Lo que más se espera no está en un documento. 

✔Se espera responsabilidad.

✔No solo en el sentido administrativo de rendir cuentas. Se espera que alguien responda. Que alguien esté. Que alguien diga: esto lo asumo yo.

✔Ser el referente que decide, incluso cuando no hay una opción perfecta. 

✔Garantizar que lo que se planificó, lo que se hizo y lo que pide la normativa tengan coherencia. 

✔Y velar, en medio de todo, por la calidad educativa y por el cuidado de la gente.

Esa es la parte más pesada. Porque la responsabilidad en dirección no es una idea abstracta. Es concreta. Tiene nombre, hora y consecuencias.
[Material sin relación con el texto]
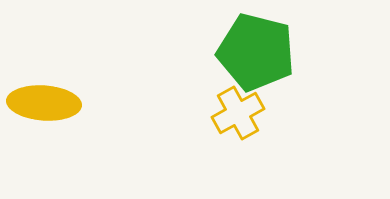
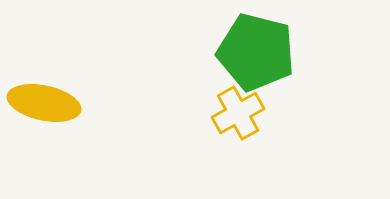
yellow ellipse: rotated 8 degrees clockwise
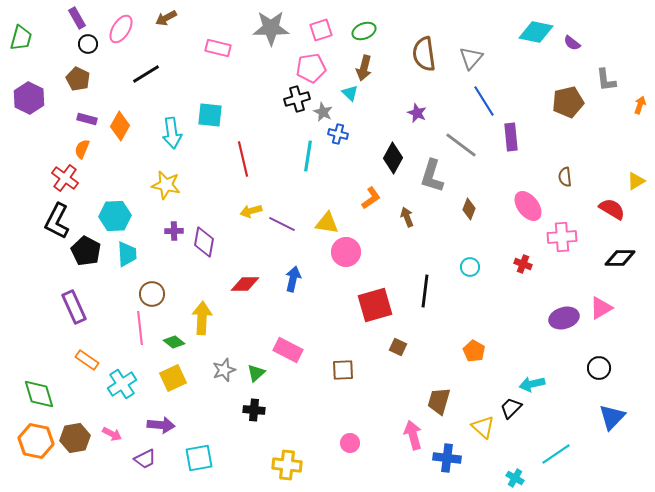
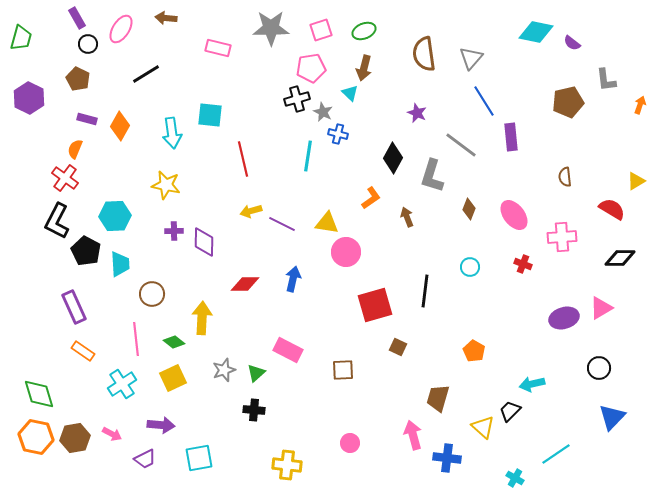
brown arrow at (166, 18): rotated 35 degrees clockwise
orange semicircle at (82, 149): moved 7 px left
pink ellipse at (528, 206): moved 14 px left, 9 px down
purple diamond at (204, 242): rotated 8 degrees counterclockwise
cyan trapezoid at (127, 254): moved 7 px left, 10 px down
pink line at (140, 328): moved 4 px left, 11 px down
orange rectangle at (87, 360): moved 4 px left, 9 px up
brown trapezoid at (439, 401): moved 1 px left, 3 px up
black trapezoid at (511, 408): moved 1 px left, 3 px down
orange hexagon at (36, 441): moved 4 px up
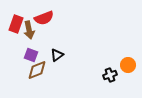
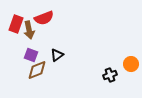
orange circle: moved 3 px right, 1 px up
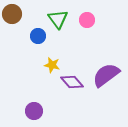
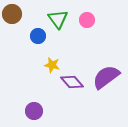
purple semicircle: moved 2 px down
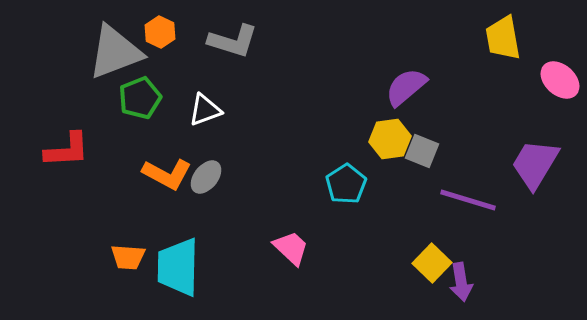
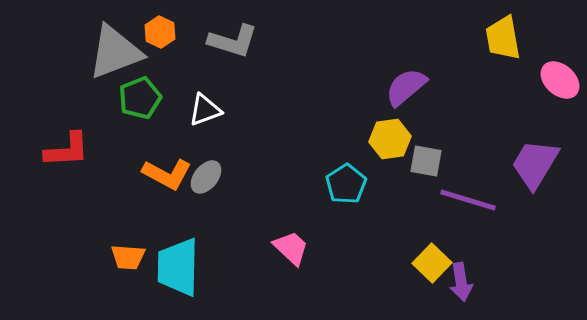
gray square: moved 4 px right, 10 px down; rotated 12 degrees counterclockwise
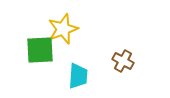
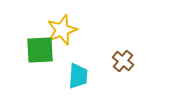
yellow star: moved 1 px left, 1 px down
brown cross: rotated 10 degrees clockwise
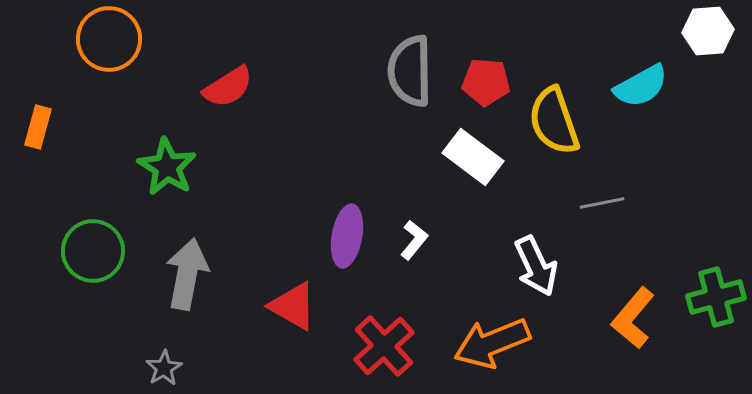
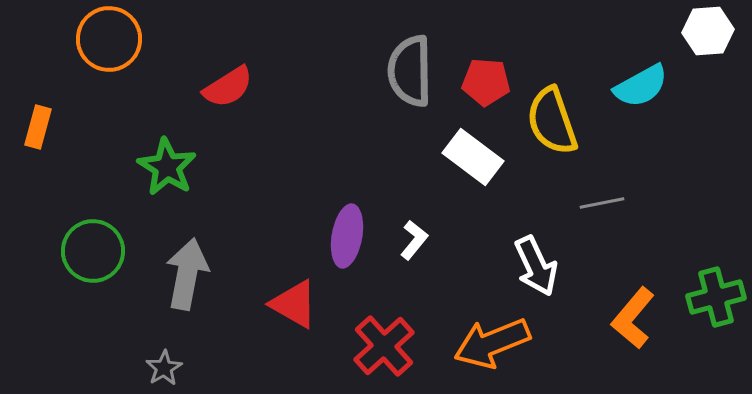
yellow semicircle: moved 2 px left
red triangle: moved 1 px right, 2 px up
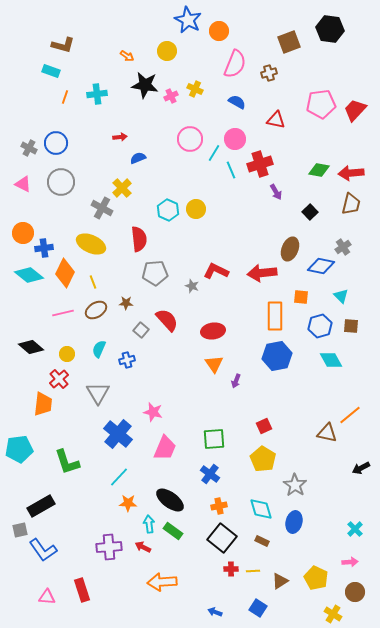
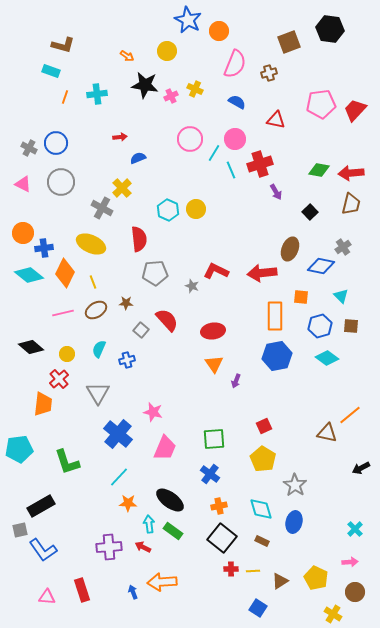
cyan diamond at (331, 360): moved 4 px left, 2 px up; rotated 25 degrees counterclockwise
blue arrow at (215, 612): moved 82 px left, 20 px up; rotated 48 degrees clockwise
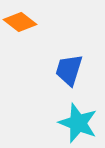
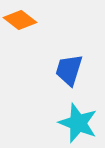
orange diamond: moved 2 px up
Lo que necesita y casi nadie ve

Desde la experiencia, para poder responder hace falta más que voluntad.

✔Hace falta información clara y a tiempo. 

✔Hace falta un equipo de confianza, con roles definidos, no un grupo de personas sobrecargadas haciendo de todo. 

✔Hace falta tiempo para lo importante: entrar a las aulas sin prisa, conversar con un docente, escuchar a una familia sin mirar el reloj. Y hace falta apoyo institucional de verdad, no solo exigencia.

Sin eso, la responsabilidad se vuelve un peso solitario.

Cómo lo sostiene

Nadie nace sabiendo dirigir. Se aprende.

Se aprende actualizándose, sí, pero también mirando con honestidad lo que pasa en la propia escuela. Se aprende comunicando claro y escuchando más de lo que se habla. Organizando el propio trabajo para no vivir apagando incendios. Y sobre todo, actuando con proactividad y serenidad, aun cuando el entorno empuja al desgaste.

En conclusión 

Dirigir una escuela no es tener todas las respuestas. Es asumir, cada día, que tus decisiones pequeñas y grandes afectan la experiencia de otros.

No todo depende del director o directora. Pero mucho pasa por su capacidad para responder, articular y cuidar. Y eso, cuando se hace con conciencia, es lo que sostiene a una comunidad educativa.